Submitted to: Keystone Symposium Tb Molecular Mechanisms and Immunologic Aspects
Publication Type: Abstract only
Publication Acceptance Date: 4/2/1998
Publication Date: N/A
Citation: Interpretive Summary:
Technical Abstract: The prevalence of tuberculosis in the United States is increasing among IV drug users. Central to the pathogenesis of tuberculosis is the survival of mycobacteria within macrophages. Conversely, key to the control of infection is adequate cell-mediated immunity. Virulent Mycobacterium tuberculosis and the avirulent M. bovis BCG have been shown to induce apoptotic cell death in human macrophages in vitro. Additionally, opiates have been shown to impair macrophage and T-cell function. To examine the role of apoptosis in tuberculous granulomas and the differential effects of opiates on apoptosis we used a swine model of tuberculosis and opiate toxicity, using morphine alkaloid and virulent M. bovis.
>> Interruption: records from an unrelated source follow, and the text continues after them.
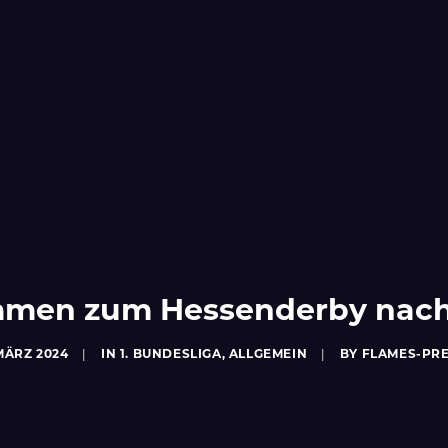
mmen zum Hessenderby nac
 MÄRZ 2024
|
IN
1. BUNDESLIGA
,
ALLGEMEIN
|
BY
FLAMES-PR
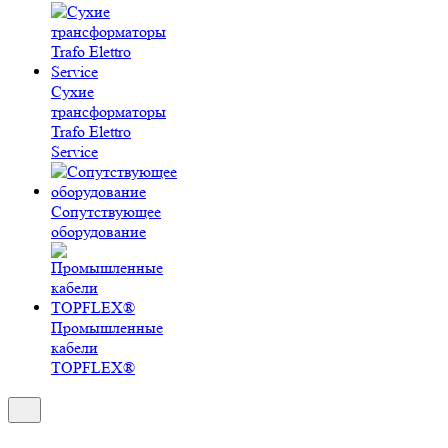
Сухие
трансформаторы
Trafo Elettro
Service
Сопутствующее
оборудование
Промышленные
кабели
TOPFLEX®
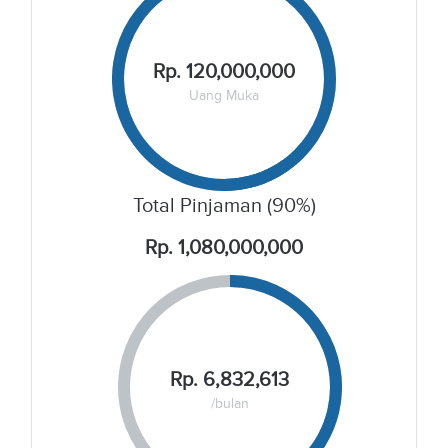
Rp. 120,000,000
Uang Muka
Total Pinjaman (90%)
Rp. 1,080,000,000
Rp. 6,832,613
/bulan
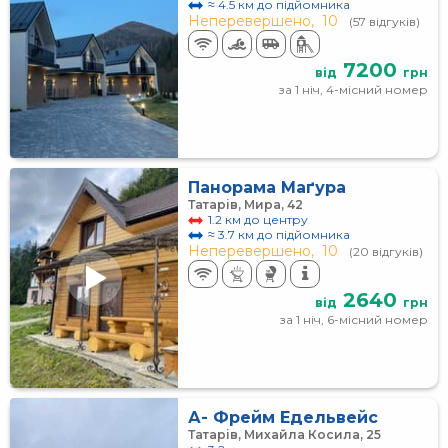
≈ 4.5 км до підйомника
Неперевершено,
10
(57 відгуків)
7200
від
грн
за 1 ніч, 4-місний номер
Панорама Маґура
Татарів, Мира, 42
1.2 км до центру
≈ 3.7 км до підйомника
Неперевершено,
10
(20 відгуків)
2640
від
грн
за 1 ніч, 6-місний номер
А- Фрейм Едельвейс
Татарів, Михайла Косила, 25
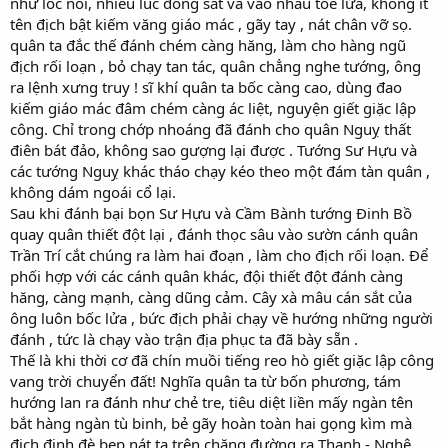
như lốc nổi, nhiều lúc đồng sắt va vào nhau toé lửa, không ít
tên địch bật kiếm văng giáo mác , gãy tay , nát chân vỡ sọ.
quân ta đắc thế đánh chém càng hăng, làm cho hàng ngũ
địch rối loạn , bỏ chạy tan tác, quân chẳng nghe tướng, ông
ra lệnh xưng truy ! sĩ khí quân ta bốc càng cao, dùng đao
kiếm giáo mác đâm chém càng ác liệt, nguyện giết giặc lập
công. Chỉ trong chớp nhoáng đã đánh cho quân Nguỵ thất
điên bát đảo, không sao gượng lại được . Tướng Sư Hựu và
các tướng Nguỵ khác tháo chạy kéo theo một đám tàn quân ,
không dám ngoái cổ lại.
Sau khi đánh bại bọn Sư Hựu và Cầm Bành tướng Đinh Bồ
quay quân thiết đột lại , đánh thọc sâu vào sườn cánh quân
Trần Trí cắt chúng ra làm hai đoạn , làm cho địch rối loạn. Để
phối hợp với các cánh quân khác, đội thiết đột đánh càng
hăng, càng mạnh, càng dũng cảm. Cây xà mâu cán sắt của
ông luôn bốc lửa , bức địch phải chạy về hướng những người
đánh , tức là chạy vào trận địa phục ta đã bày sẵn .
Thế là khi thời cơ đã chín muồi tiếng reo hò giết giặc lập công
vang trời chuyển đất! Nghĩa quân ta từ bốn phương, tám
hướng lan ra đánh như chẻ tre, tiêu diệt liền mấy ngàn tên
bắt hàng ngàn tù binh, bẻ gãy hoàn toàn hai gọng kìm mà
địch định đè bẹp nát ta trên chặng đường ra Thanh - Nghệ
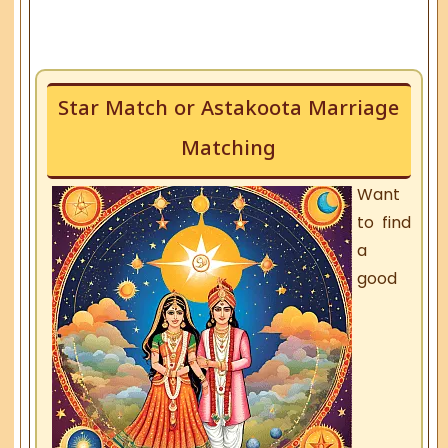
Star Match or Astakoota Marriage
Matching
Want
to find
a
good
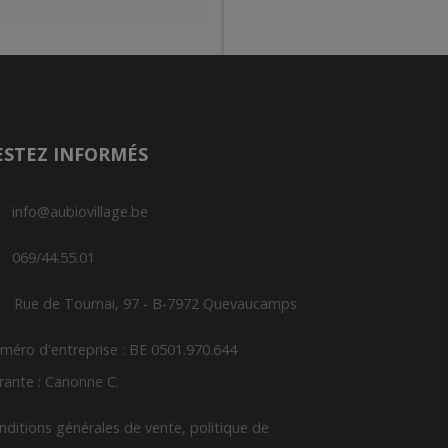
ESTEZ INFORMÉS
info@aubiovillage.be
069/44.55.01
Rue de Tournai, 97 - B-7972 Quevaucamps
méro d'entreprise : BE 0501.970.644
rante : Canonne C.
nditions générales de vente, politique de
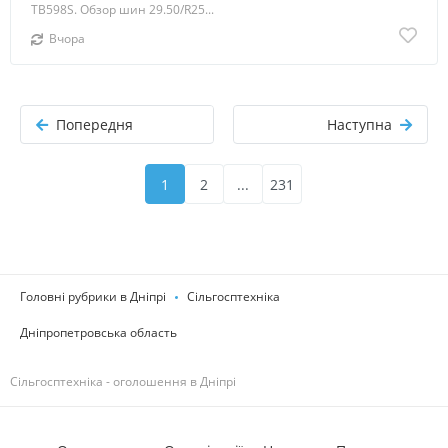
TB598S. Обзор шин 29.50/R25...
Вчора
Попередня
Наступна
1
2
...
231
Головні рубрики в Дніпрі
Сільгосптехніка
Дніпропетровська область
Сільгосптехніка - оголошення в Дніпрі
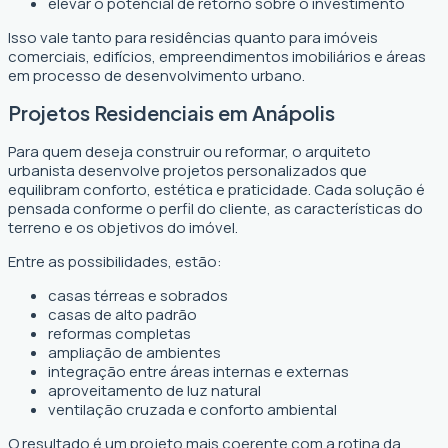
elevar o potencial de retorno sobre o investimento
Isso vale tanto para residências quanto para imóveis
comerciais, edifícios, empreendimentos imobiliários e áreas
em processo de desenvolvimento urbano.
Projetos Residenciais em Anápolis
Para quem deseja construir ou reformar, o arquiteto
urbanista desenvolve projetos personalizados que
equilibram conforto, estética e praticidade. Cada solução é
pensada conforme o perfil do cliente, as características do
terreno e os objetivos do imóvel.
Entre as possibilidades, estão:
casas térreas e sobrados
casas de alto padrão
reformas completas
ampliação de ambientes
integração entre áreas internas e externas
aproveitamento de luz natural
ventilação cruzada e conforto ambiental
O resultado é um projeto mais coerente com a rotina da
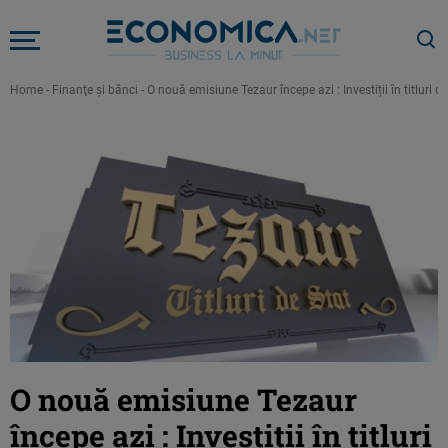
Home
-
Finanţe şi bănci
-
O nouă emisiune Tezaur începe azi : Investiții în titluri
O nouă emisiune Tezaur
începe azi : Investiții în titluri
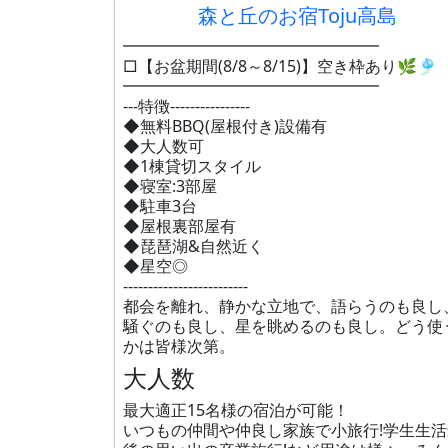
森と丘のお宿Toju高島
━━━━━━━━━━━━━━━━
□【お盆期間(8/8～8/15)】空き枠あり🌿🎐
━━━━━━━━━━━━━━━━
---特徴----------------
◆無料BBQ(屋根付き)設備有
◆大人数可
◆1棟貸切スタイル
◆寝室:3部屋
◆駐車3台
◆屋根裏部屋有
◆琵琶湖&自然近く
◆星空◎
-------------------------
都会を離れ、静かな立地で、語らうのも良し
騒ぐのも良し、星を眺めるのも良し。どう使
かは皆様次第。
大人数
最大適正15名様の宿泊が可能！
いつもの仲間や仲良し家族で小旅行!学生生活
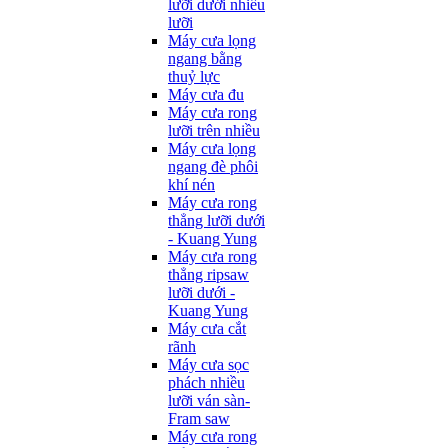
lưỡi dưới nhiều
lưỡi
Máy cưa lọng
ngang bằng
thuỷ lực
Máy cưa đu
Máy cưa rong
lưỡi trên nhiều
Máy cưa lọng
ngang đè phôi
khí nén
Máy cưa rong
thẳng lưỡi dưới
- Kuang Yung
Máy cưa rong
thẳng ripsaw
lưỡi dưới -
Kuang Yung
Máy cưa cắt
rãnh
Máy cưa sọc
phách nhiều
lưỡi ván sàn-
Fram saw
Máy cưa rong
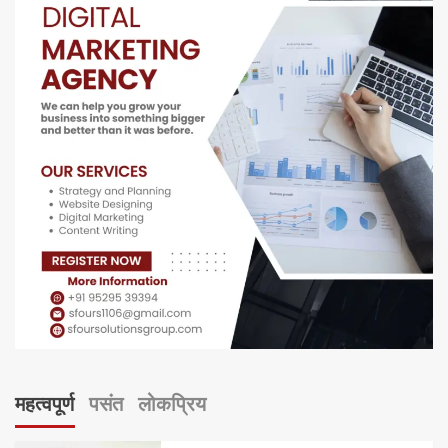
महत्वपूर्ण
पसंत
लोकप्रिय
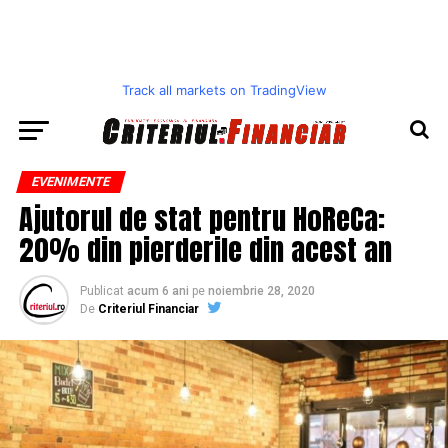
Track all markets on TradingView
EVENIMENTE
Ajutorul de stat pentru HoReCa:
20% din pierderile din acest an
Publicat
acum 6 ani
pe
noiembrie 28, 2020
De
Criteriul Financiar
Pigs were euthanatized and examined on days 30 or 45 after inoculation. Specimens of tracheobronchial, mediastinal, and hepatic lymph node were processed for light microscopy and by the Tdt-mediated dUTP nick end labeling (TUNEL) method to detect apoptotic cells. Granuloma morphology and lesion severit were similar between treatment groups. Similarly, regardless of M. bovis dosage or morphine administration, TUNEL was located in macrophages surrounding necrotic foci, as well as in lymphocytes peripheral to the macrophage rich zone of the granuloma. We conclude that apoptotic cell death does occur in macrophages and lymphocytes in vivo within M. bovis-induced granulomas. However, within the parameters of this study, dosage of M. bovis or morphine administration did not influence the level of apoptotic cell death.